Work required
One line at a time, check the entries below for the word "pixels", and copy each line that has it.

Record excerpts
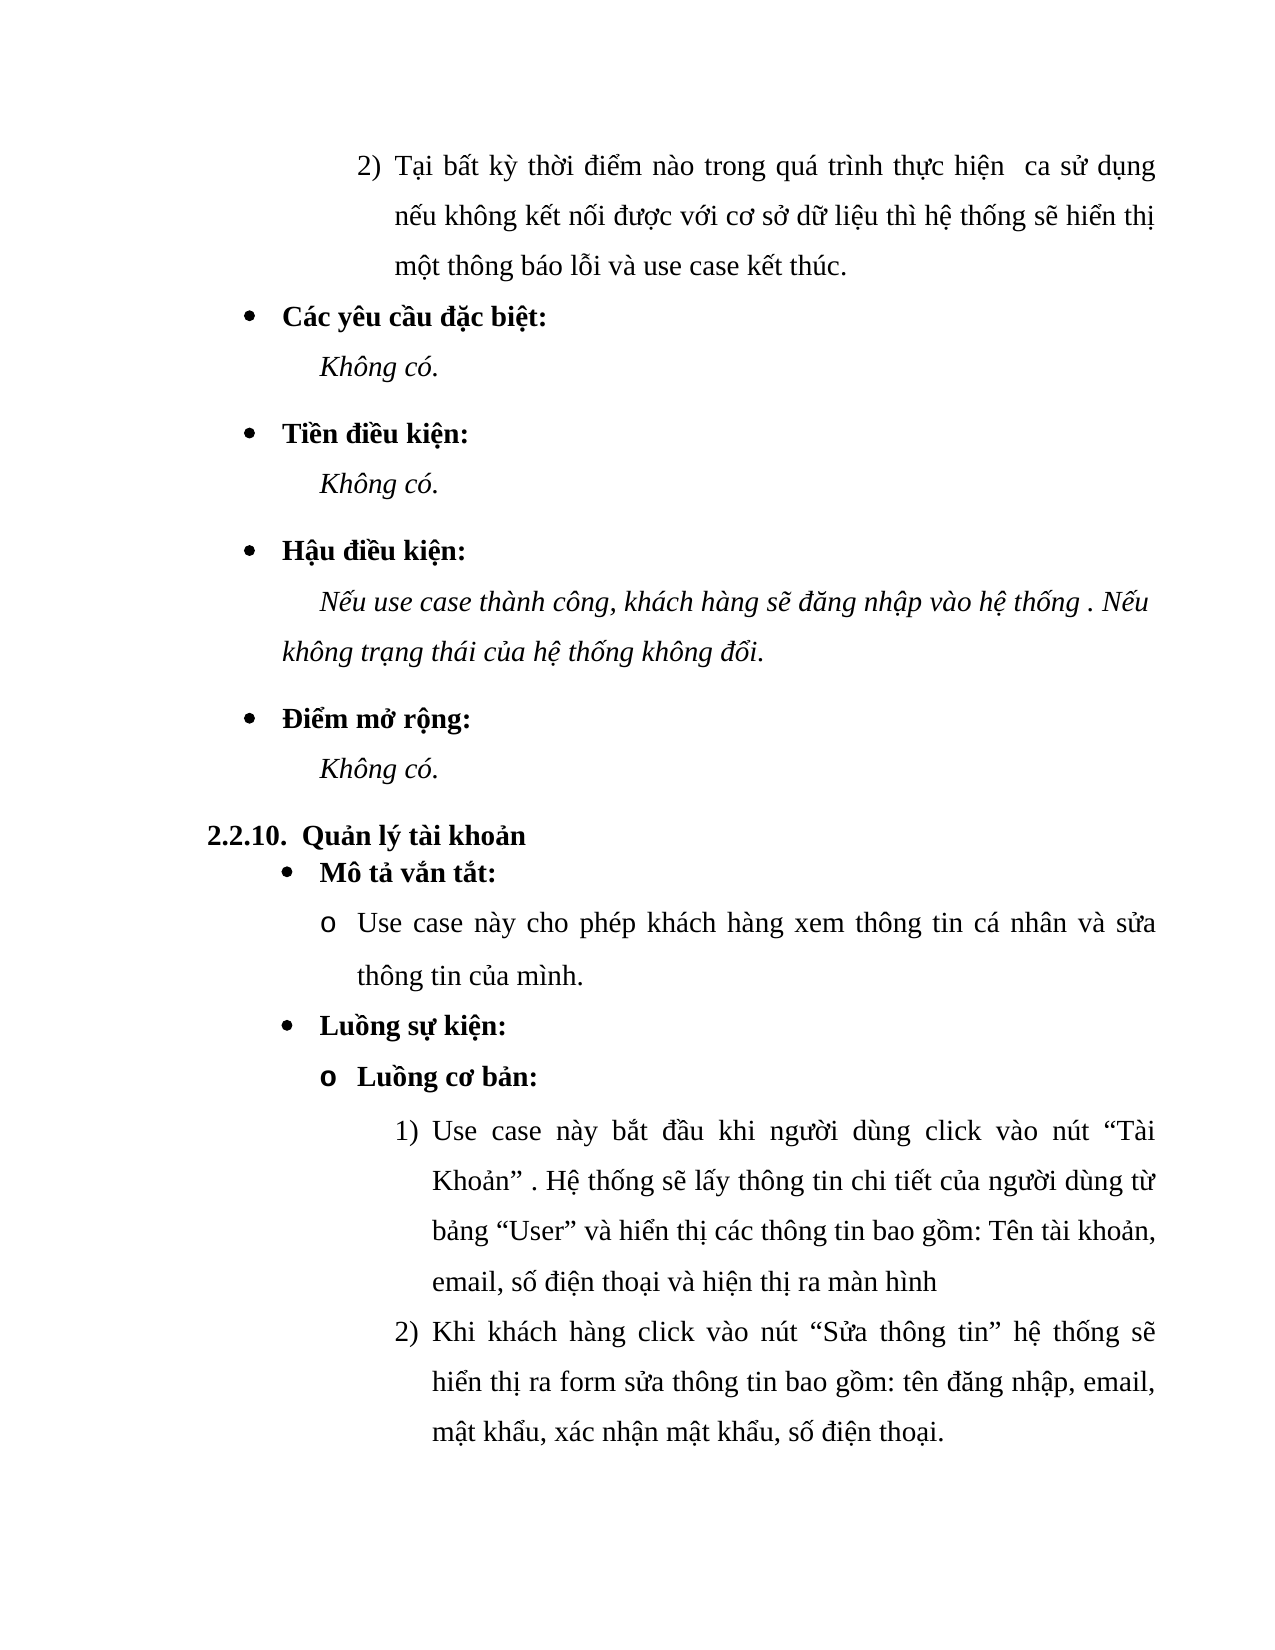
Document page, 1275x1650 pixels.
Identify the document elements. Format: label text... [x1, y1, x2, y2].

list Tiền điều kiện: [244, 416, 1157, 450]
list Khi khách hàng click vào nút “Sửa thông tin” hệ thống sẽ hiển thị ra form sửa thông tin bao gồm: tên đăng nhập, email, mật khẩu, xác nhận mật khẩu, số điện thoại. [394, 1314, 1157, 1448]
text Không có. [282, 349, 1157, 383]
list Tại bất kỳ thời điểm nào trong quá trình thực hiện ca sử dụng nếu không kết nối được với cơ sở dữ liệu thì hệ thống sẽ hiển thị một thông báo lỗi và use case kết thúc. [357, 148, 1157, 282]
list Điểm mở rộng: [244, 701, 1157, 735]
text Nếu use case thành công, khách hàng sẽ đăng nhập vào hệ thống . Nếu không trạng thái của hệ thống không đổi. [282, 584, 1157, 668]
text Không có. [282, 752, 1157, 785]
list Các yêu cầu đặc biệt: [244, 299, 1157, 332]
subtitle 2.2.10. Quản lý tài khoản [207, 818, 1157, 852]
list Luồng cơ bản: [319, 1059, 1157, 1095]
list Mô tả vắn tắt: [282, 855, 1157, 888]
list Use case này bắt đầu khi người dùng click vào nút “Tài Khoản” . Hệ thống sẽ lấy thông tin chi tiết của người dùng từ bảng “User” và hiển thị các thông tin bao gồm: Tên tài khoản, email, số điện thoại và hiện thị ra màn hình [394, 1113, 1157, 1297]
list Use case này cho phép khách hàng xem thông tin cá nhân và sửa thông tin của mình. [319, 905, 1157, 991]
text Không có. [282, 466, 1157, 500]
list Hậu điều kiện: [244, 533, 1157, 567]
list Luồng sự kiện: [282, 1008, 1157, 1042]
...
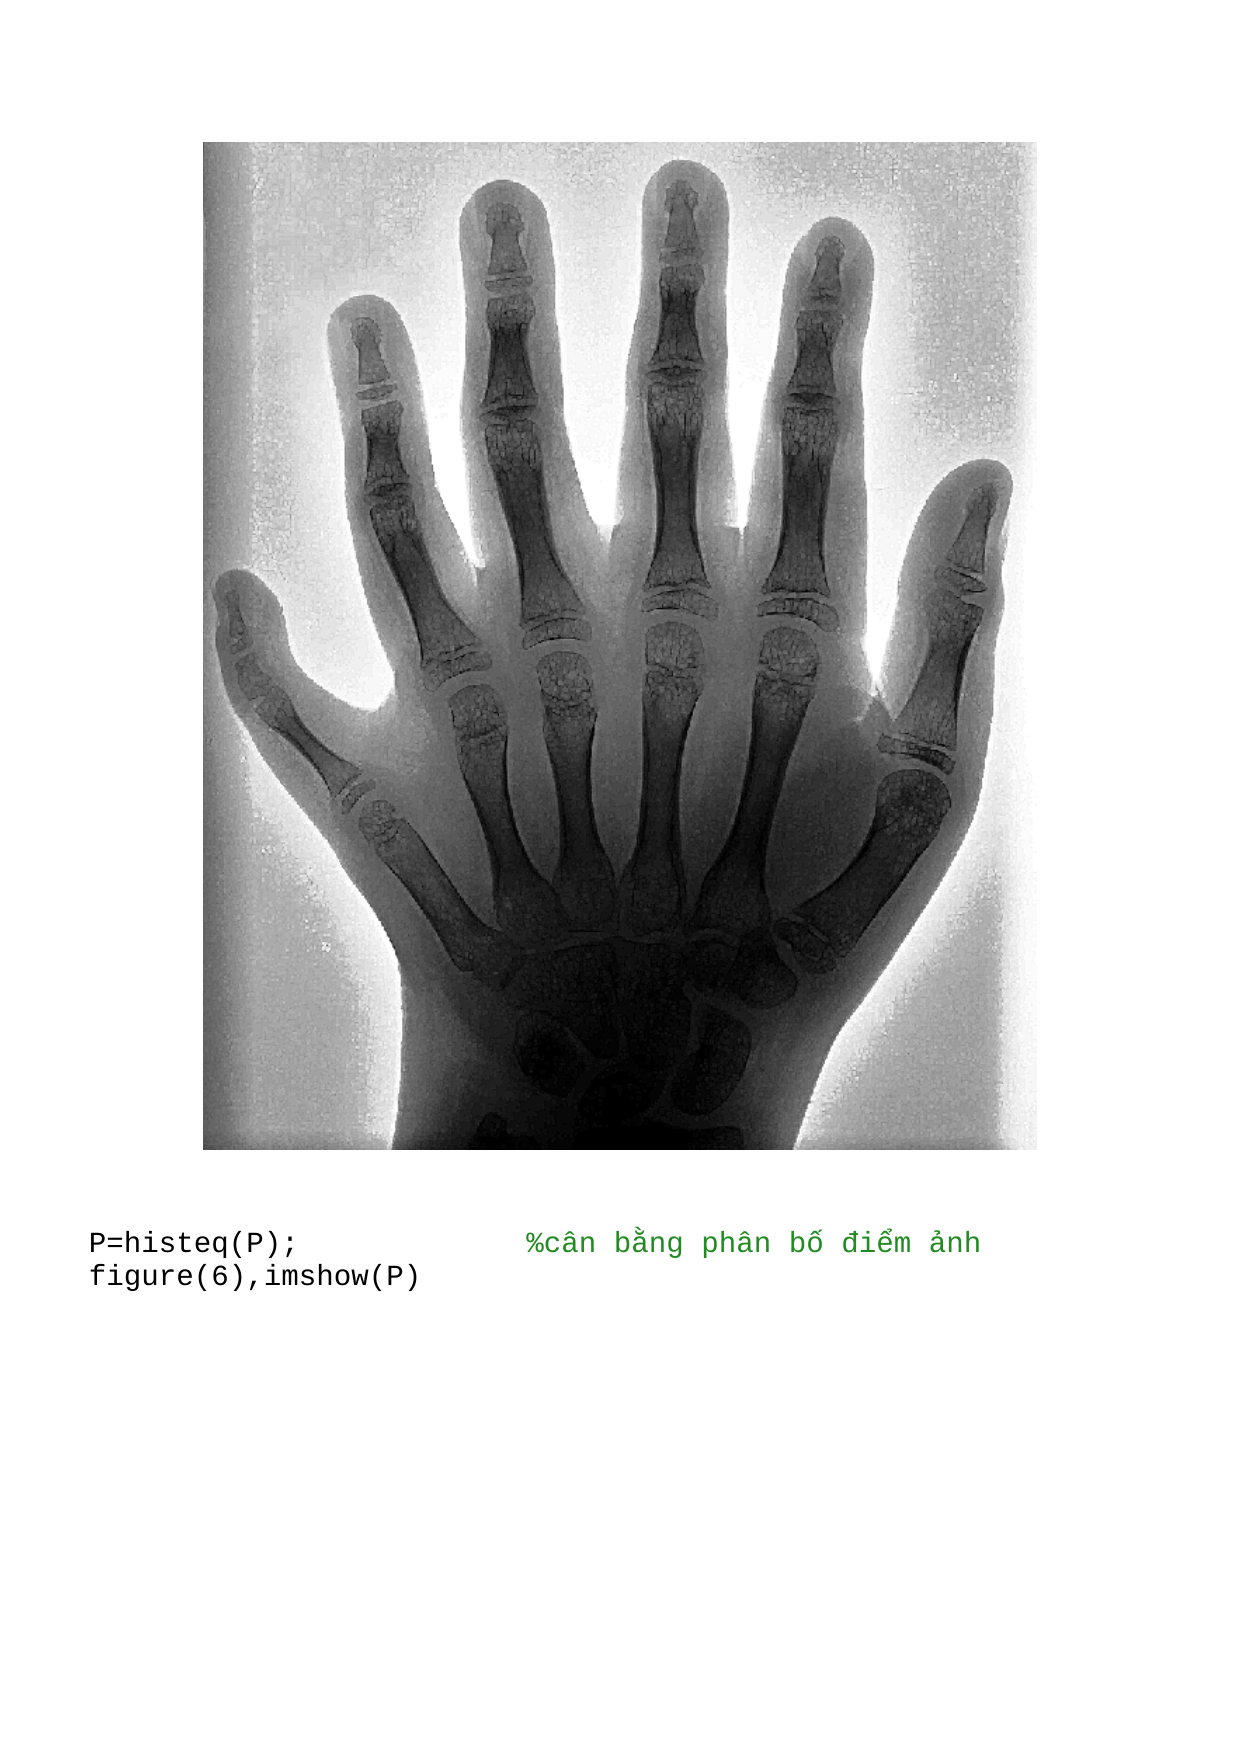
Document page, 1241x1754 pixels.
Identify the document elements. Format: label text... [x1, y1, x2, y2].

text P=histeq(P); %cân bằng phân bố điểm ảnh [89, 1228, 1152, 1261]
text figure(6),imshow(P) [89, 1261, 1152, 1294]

Solved problem
Document page, 1275x1650 pixels.
Document page, 1241x1754 pixels.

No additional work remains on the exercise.